FAJAR.CO.ID, JAKARTA -- Majelis Kehormatan Mahkamah Konstitusi (MKMK) menyatakan, hakim konstitusi Saldi Isra tidak terbukti melanggar kode etik dan perilaku hakim. Hal ini setelah curhat saat memaparkan perbedaan pendapat atau dissenting opinion dalam putusan perkara nomor 90/PUU-XXI/2023 tentang Pengujian Undang-Undang Nomor 7 Tahun 2017 tentang Pemilihan Umum (Pemilu).
"Hakim terlapor tidak terbukti melakukan pelanggaran kode etik dan perilaku hakim konstitusi sepanjang terkait pendapat berbeda atau dissenting opinion," kata Ketua MKMK, Jimly Asshiddiqie saat membacakan amar putusan dugaan pelanggaran etik Saldi Isra di Gedung MK, Jakarta, Selasa (7/11).

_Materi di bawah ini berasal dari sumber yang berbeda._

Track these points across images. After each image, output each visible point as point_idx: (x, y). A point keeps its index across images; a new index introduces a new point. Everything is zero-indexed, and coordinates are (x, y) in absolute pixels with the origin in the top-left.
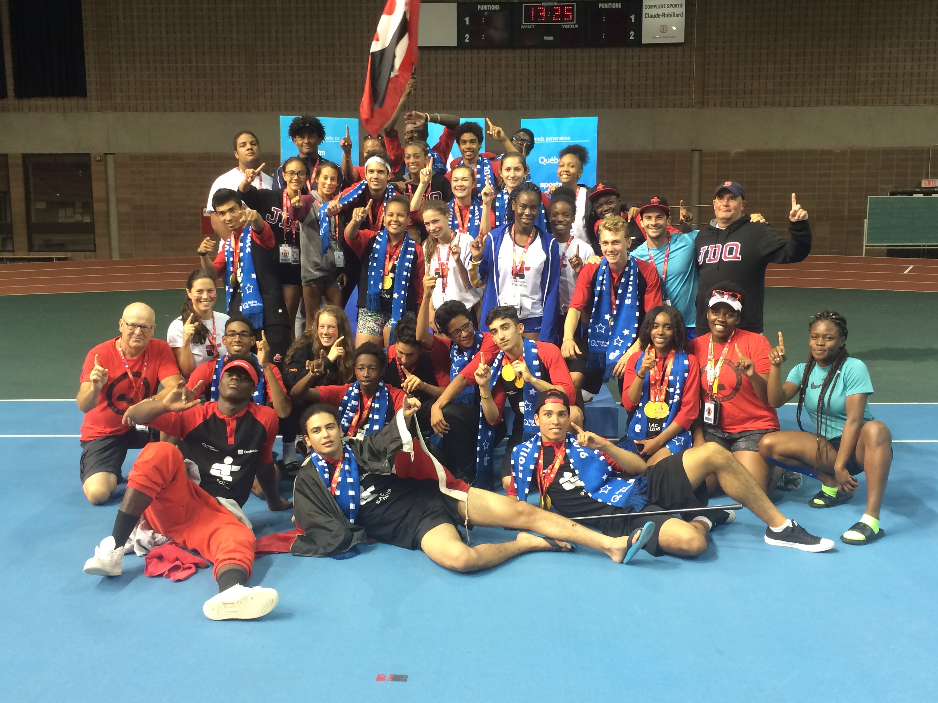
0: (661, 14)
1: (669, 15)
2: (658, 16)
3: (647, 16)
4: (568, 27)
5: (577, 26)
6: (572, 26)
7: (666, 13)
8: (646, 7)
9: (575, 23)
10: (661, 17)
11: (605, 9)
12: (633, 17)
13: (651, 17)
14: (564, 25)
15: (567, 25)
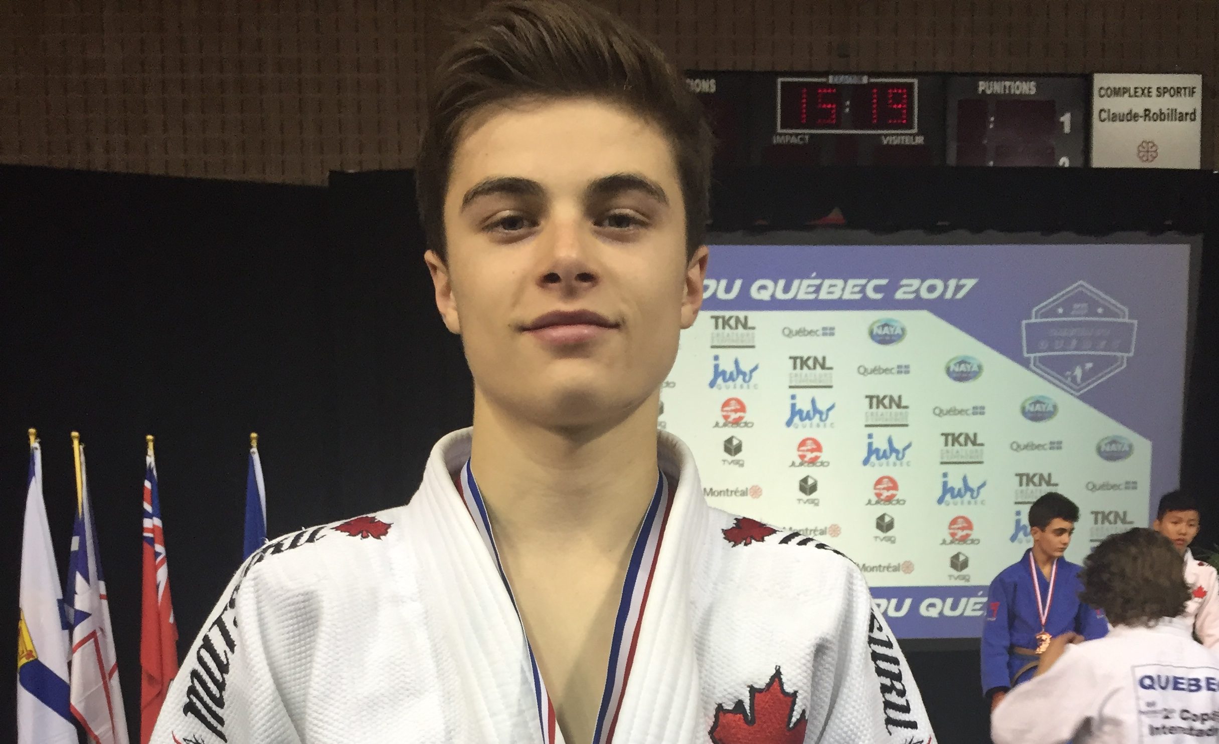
0: (1141, 113)
1: (1161, 116)
2: (1132, 117)
3: (1104, 115)
4: (896, 141)
5: (920, 140)
6: (908, 141)
7: (1154, 109)
8: (1103, 92)
9: (915, 131)
10: (1141, 120)
11: (994, 96)
12: (1066, 119)
13: (1114, 118)
14: (886, 136)
15: (893, 137)
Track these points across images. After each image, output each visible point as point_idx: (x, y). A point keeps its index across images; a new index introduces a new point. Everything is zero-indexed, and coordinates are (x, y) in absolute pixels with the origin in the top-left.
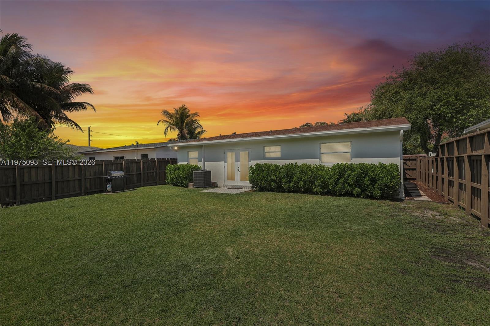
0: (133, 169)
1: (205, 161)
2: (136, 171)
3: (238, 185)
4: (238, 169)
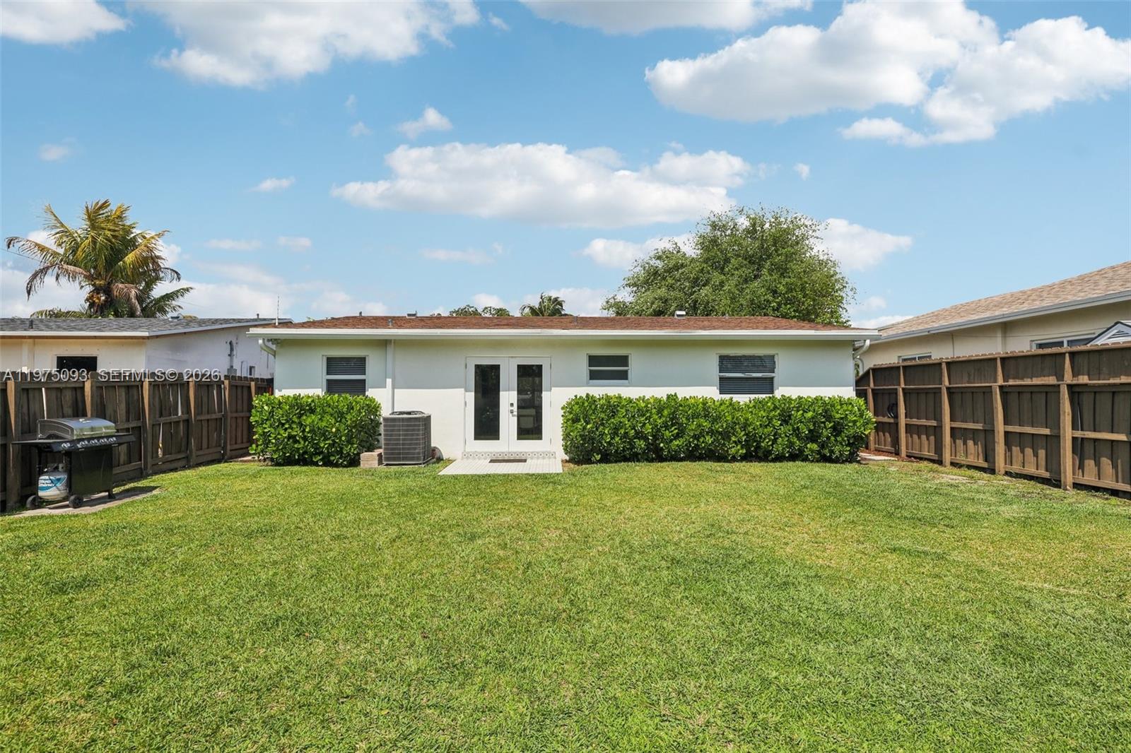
0: (115, 412)
1: (393, 388)
2: (124, 418)
3: (510, 450)
4: (512, 408)
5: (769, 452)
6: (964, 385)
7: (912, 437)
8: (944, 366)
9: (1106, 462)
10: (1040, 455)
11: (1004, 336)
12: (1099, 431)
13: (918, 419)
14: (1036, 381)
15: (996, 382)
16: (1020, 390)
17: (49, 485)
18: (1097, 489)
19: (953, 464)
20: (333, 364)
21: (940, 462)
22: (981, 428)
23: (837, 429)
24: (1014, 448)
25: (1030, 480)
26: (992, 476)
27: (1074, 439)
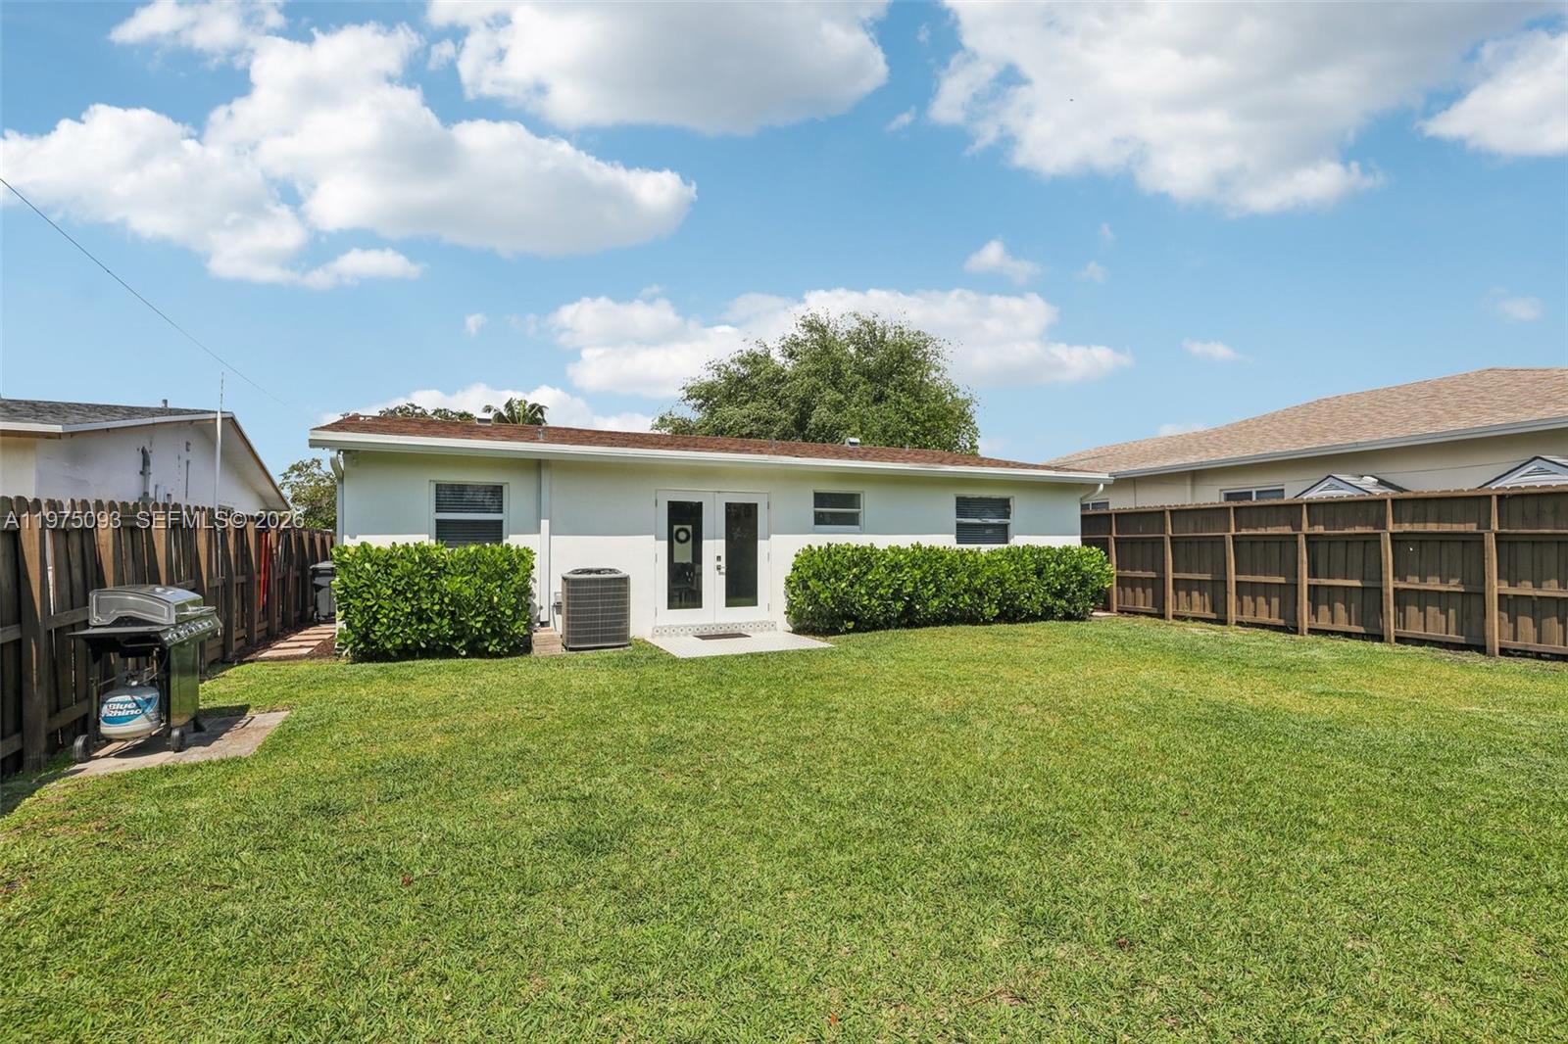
1: (551, 533)
3: (717, 622)
4: (719, 563)
5: (1020, 611)
6: (1190, 535)
7: (1123, 590)
8: (1168, 514)
9: (1340, 607)
10: (1273, 604)
11: (1193, 485)
12: (1334, 578)
13: (1131, 570)
14: (1270, 531)
15: (1229, 531)
16: (1253, 540)
17: (132, 712)
18: (1332, 632)
19: (1175, 617)
20: (448, 496)
21: (1162, 616)
22: (1209, 578)
23: (1083, 583)
24: (1245, 598)
25: (1263, 628)
26: (1225, 627)
27: (1309, 586)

Meski demikian, Saldi Isra dan delapan hakim konstitusi lainnya dinyatakan terbukti melanggar kode etik, terkait bocornya informasi rapat permusyawaratan hakim (RPH) dan pembiaran atas konflik kepentingan yang terjadi di MK. Karena itu, MKMK menjatuhkan sanksi berupa teguran lisan terhadap Saldi Isra dan delapan hakim konstitusi lainnya, termasuk Ketua MK Anwar Usman.
"Menjatuhkan sanksi teguran lisan secara kolektif terhadap hakim terlapor dan hakim konstitusi lainnya," tegas Jimly.
Sebab, dalam pertimbangan putusan perkara nomor 90/PUU-XXI/2023, Saldi Isra mengaku terdapat keanehan dalam memutus perkara tersebut. Meski memang, MK mengabulkan gugatan batas usia calon presiden dan calon wakil presiden (capres-cawapres) yang menyatakan bahwa berusia paling rendah 40 tahun atau pernah/sedang menduduki jabatan yang dipilih melalui pemilihan umum termasuk pemilihan kepala daerah.